[Source information Boundary: Start]
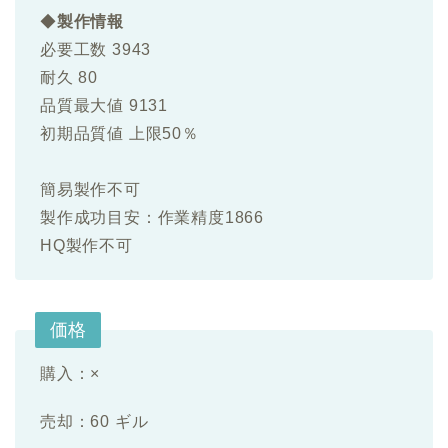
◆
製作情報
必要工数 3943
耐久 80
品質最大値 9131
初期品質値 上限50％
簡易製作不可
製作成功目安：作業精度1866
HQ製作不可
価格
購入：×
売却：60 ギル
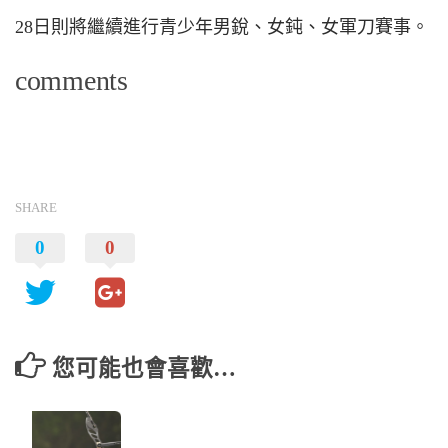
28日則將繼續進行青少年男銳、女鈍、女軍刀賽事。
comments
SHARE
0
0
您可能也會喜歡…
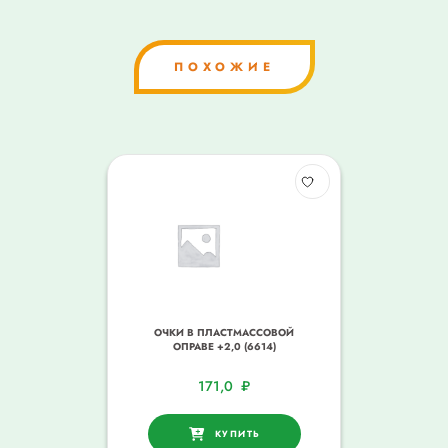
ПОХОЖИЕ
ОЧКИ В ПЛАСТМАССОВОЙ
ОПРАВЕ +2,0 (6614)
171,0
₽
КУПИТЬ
[Source information Boundary: End]
[Source information Boundary: Start]
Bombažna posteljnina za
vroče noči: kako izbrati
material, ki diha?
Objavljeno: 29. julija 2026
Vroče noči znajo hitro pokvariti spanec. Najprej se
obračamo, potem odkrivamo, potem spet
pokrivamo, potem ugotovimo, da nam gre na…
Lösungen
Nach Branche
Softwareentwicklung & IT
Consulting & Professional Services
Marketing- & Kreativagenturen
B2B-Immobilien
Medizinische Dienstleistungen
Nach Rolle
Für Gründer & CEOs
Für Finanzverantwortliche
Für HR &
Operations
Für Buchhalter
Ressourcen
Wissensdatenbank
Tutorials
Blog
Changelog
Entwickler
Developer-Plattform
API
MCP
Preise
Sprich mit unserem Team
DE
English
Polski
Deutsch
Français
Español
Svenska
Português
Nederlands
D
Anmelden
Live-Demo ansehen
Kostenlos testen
[Source information Boundary: End]
• [Task details]: Pull out each line of the data above that contains the string "potem", where uppercase and lowercase letters must match.

• [Answer to this task]:
obračamo, potem odkrivamo, potem spet
pokrivamo, potem ugotovimo, da nam gre na…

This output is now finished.